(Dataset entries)
/---
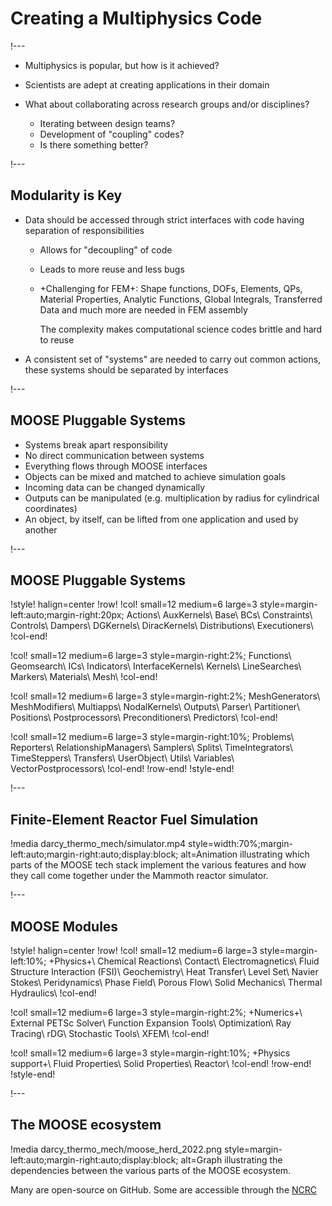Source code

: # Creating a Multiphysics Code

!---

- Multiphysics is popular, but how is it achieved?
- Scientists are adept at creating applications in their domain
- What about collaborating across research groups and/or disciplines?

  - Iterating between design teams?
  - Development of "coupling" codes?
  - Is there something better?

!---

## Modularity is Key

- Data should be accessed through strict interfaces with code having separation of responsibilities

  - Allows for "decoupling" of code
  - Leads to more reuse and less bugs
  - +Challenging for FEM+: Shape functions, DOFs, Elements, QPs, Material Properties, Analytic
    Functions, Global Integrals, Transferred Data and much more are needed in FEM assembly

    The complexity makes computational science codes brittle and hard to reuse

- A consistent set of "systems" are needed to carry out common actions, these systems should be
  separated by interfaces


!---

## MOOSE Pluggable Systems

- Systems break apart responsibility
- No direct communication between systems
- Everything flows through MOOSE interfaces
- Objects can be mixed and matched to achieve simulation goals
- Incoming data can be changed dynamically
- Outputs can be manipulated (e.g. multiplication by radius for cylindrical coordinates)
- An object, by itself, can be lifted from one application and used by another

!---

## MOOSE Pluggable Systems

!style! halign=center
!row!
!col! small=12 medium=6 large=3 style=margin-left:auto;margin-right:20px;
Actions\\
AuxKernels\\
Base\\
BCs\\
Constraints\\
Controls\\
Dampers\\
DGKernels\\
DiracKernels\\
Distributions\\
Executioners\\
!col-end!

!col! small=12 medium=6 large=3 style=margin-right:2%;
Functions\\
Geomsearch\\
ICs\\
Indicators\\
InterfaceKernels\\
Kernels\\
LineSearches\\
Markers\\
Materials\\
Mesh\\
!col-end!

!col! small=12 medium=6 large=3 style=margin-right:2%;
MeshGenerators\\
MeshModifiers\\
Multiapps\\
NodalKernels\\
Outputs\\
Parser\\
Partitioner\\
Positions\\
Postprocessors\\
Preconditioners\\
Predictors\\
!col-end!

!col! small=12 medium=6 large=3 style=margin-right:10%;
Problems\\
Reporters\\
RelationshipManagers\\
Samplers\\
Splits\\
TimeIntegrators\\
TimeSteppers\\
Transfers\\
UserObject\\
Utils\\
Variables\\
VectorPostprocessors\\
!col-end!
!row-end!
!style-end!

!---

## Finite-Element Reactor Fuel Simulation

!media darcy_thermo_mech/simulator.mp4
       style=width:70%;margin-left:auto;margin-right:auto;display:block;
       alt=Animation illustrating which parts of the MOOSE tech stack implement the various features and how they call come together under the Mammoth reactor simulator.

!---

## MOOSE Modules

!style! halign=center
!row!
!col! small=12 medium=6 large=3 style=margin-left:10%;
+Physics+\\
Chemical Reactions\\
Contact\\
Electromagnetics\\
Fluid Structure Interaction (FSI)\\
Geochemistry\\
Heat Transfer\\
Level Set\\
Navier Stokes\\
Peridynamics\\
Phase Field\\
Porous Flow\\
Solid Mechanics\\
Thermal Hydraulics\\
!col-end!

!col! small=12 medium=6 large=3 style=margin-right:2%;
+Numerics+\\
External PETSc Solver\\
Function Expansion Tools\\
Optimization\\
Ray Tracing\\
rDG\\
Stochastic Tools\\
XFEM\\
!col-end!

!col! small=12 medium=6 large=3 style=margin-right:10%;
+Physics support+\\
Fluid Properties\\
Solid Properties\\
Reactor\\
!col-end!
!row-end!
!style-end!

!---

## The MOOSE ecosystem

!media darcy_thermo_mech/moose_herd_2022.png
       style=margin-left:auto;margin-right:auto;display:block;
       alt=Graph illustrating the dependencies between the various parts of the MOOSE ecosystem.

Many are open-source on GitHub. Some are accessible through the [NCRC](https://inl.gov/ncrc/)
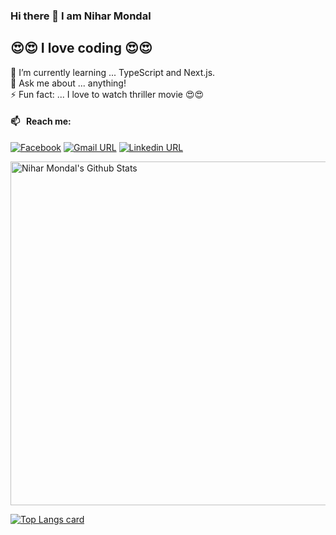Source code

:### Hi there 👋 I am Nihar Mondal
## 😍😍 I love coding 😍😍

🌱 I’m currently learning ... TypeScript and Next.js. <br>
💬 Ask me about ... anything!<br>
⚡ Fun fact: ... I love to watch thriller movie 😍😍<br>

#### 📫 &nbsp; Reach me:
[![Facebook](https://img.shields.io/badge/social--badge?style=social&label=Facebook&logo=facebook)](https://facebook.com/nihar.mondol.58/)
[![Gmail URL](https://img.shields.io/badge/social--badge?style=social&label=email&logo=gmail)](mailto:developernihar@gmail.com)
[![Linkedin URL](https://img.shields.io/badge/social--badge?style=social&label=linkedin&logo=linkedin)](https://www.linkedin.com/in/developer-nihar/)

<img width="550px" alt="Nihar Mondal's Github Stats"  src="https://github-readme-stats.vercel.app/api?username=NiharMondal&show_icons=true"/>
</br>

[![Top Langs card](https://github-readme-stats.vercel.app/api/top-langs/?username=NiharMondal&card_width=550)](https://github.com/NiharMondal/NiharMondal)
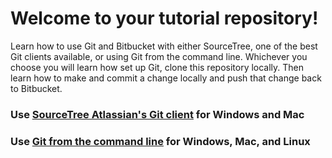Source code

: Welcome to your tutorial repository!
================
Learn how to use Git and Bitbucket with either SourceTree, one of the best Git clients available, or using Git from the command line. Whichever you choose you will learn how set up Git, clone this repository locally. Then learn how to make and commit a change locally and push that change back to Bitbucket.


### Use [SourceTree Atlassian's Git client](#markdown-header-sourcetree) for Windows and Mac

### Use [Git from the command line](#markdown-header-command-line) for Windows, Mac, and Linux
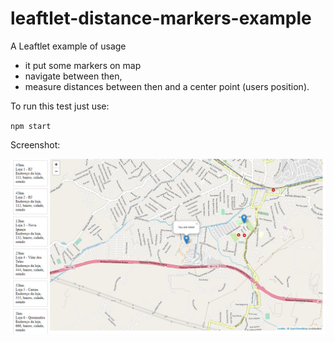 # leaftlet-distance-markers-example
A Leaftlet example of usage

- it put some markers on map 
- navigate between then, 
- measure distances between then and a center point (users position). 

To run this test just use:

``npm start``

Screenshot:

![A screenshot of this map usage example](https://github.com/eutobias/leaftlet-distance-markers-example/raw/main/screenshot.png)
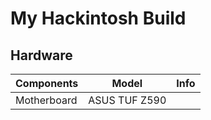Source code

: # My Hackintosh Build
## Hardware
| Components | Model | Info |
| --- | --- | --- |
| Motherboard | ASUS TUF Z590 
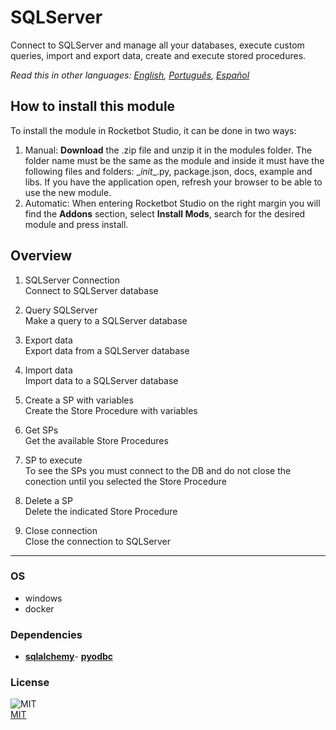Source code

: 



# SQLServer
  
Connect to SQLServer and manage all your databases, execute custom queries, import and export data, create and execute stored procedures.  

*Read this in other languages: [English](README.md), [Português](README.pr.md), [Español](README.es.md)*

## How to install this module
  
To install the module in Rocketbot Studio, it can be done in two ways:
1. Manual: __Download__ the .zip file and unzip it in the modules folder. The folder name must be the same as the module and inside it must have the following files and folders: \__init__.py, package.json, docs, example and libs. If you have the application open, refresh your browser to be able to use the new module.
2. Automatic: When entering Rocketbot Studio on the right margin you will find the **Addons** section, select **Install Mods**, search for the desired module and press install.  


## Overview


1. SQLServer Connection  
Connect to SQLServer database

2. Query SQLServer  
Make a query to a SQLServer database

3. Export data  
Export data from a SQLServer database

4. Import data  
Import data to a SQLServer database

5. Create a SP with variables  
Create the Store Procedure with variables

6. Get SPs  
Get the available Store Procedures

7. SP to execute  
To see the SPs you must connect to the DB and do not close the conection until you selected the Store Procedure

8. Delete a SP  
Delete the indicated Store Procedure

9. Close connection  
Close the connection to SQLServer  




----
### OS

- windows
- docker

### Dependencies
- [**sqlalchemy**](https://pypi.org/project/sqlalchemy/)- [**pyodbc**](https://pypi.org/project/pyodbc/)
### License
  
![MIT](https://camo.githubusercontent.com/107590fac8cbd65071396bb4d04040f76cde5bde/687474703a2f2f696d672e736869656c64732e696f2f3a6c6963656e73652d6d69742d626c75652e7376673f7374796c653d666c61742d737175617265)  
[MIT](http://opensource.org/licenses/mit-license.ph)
\---
/---
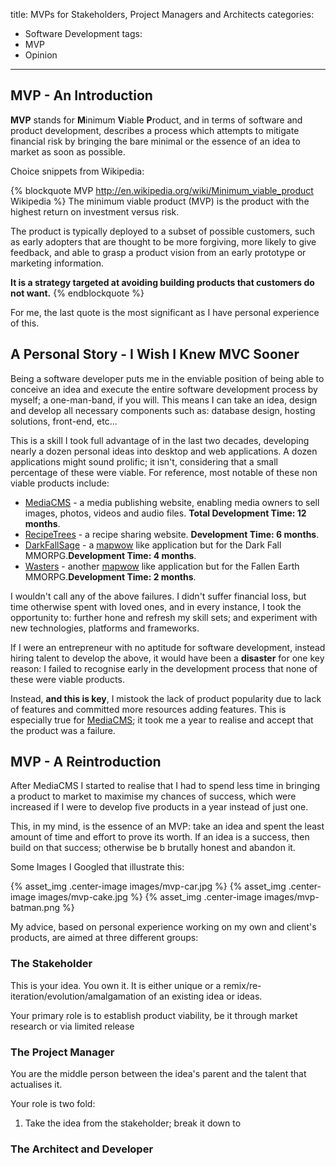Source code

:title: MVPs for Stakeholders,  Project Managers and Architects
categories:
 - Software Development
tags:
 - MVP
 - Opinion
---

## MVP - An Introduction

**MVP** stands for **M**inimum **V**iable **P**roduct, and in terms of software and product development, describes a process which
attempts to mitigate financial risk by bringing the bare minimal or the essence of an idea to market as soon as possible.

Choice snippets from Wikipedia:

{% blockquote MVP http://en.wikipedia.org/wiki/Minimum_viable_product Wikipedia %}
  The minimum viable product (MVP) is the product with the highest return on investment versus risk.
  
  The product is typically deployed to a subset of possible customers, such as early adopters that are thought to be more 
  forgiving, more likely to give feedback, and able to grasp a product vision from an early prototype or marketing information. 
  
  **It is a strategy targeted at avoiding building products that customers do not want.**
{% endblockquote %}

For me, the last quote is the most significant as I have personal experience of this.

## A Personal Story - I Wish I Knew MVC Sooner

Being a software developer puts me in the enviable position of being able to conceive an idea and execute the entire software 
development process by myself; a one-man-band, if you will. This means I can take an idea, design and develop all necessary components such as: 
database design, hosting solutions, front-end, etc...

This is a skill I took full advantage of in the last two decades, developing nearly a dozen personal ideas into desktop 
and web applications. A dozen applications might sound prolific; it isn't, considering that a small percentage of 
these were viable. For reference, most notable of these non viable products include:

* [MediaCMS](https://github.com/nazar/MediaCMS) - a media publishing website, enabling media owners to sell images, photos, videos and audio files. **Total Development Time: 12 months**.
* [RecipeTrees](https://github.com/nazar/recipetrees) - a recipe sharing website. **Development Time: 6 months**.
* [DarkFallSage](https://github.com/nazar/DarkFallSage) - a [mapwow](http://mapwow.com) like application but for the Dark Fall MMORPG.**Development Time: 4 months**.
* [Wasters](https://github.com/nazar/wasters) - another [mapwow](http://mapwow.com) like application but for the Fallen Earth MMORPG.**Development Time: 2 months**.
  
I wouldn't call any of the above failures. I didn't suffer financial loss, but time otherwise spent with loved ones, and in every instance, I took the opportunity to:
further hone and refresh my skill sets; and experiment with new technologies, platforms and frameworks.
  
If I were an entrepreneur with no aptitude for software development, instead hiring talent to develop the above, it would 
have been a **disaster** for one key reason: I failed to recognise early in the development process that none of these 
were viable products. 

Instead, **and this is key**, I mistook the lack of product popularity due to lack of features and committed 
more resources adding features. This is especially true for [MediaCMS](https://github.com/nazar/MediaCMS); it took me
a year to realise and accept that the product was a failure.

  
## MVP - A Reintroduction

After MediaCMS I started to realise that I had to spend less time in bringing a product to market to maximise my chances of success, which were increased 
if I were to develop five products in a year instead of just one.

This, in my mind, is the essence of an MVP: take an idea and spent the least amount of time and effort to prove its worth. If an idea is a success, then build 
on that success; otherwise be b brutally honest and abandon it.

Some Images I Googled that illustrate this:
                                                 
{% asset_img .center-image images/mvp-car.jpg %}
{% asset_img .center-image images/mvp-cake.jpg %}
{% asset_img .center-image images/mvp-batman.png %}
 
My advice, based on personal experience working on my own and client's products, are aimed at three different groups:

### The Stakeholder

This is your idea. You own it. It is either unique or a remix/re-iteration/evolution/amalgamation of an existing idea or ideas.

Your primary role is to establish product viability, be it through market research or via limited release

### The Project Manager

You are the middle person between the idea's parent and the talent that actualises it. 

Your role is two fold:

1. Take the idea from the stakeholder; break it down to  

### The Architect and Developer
\---
/---
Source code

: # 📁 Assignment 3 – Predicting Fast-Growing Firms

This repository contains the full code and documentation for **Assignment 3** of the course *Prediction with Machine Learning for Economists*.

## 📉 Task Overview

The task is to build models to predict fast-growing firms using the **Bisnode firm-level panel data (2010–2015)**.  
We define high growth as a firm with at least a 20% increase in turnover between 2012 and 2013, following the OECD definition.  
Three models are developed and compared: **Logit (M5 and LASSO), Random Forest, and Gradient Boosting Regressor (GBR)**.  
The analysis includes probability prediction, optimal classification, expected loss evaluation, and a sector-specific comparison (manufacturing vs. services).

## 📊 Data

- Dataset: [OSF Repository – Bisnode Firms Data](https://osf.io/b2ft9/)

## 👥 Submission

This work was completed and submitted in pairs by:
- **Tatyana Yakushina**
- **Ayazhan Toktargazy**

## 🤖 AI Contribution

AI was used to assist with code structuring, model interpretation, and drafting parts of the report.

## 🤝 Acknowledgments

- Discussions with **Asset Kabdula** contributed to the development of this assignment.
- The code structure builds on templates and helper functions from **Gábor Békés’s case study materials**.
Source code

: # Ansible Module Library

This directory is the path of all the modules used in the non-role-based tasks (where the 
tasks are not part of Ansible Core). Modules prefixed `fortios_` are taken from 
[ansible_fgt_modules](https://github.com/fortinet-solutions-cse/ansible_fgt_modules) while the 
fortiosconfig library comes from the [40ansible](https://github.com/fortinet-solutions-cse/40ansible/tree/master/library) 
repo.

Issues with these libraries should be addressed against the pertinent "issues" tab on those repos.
\---
WORK REQUEST = Using the data above, transcribe the lines that run from the line with "Time: 6 months**." to the line with "asset_img .center-image images/mvp-batman.png", both ends kept, and output nothing else.

RESULT OF THE EXERCISE =
* [RecipeTrees](https://github.com/nazar/recipetrees) - a recipe sharing website. **Development Time: 6 months**.
* [DarkFallSage](https://github.com/nazar/DarkFallSage) - a [mapwow](http://mapwow.com) like application but for the Dark Fall MMORPG.**Development Time: 4 months**.
* [Wasters](https://github.com/nazar/wasters) - another [mapwow](http://mapwow.com) like application but for the Fallen Earth MMORPG.**Development Time: 2 months**.
  
I wouldn't call any of the above failures. I didn't suffer financial loss, but time otherwise spent with loved ones, and in every instance, I took the opportunity to:
further hone and refresh my skill sets; and experiment with new technologies, platforms and frameworks.
  
If I were an entrepreneur with no aptitude for software development, instead hiring talent to develop the above, it would 
have been a **disaster** for one key reason: I failed to recognise early in the development process that none of these 
were viable products. 

Instead, **and this is key**, I mistook the lack of product popularity due to lack of features and committed 
more resources adding features. This is especially true for [MediaCMS](https://github.com/nazar/MediaCMS); it took me
a year to realise and accept that the product was a failure.

  
## MVP - A Reintroduction

After MediaCMS I started to realise that I had to spend less time in bringing a product to market to maximise my chances of success, which were increased 
if I were to develop five products in a year instead of just one.

This, in my mind, is the essence of an MVP: take an idea and spent the least amount of time and effort to prove its worth. If an idea is a success, then build 
on that success; otherwise be b brutally honest and abandon it.

Some Images I Googled that illustrate this:
                                                 
{% asset_img .center-image images/mvp-car.jpg %}
{% asset_img .center-image images/mvp-cake.jpg %}
{% asset_img .center-image images/mvp-batman.png %}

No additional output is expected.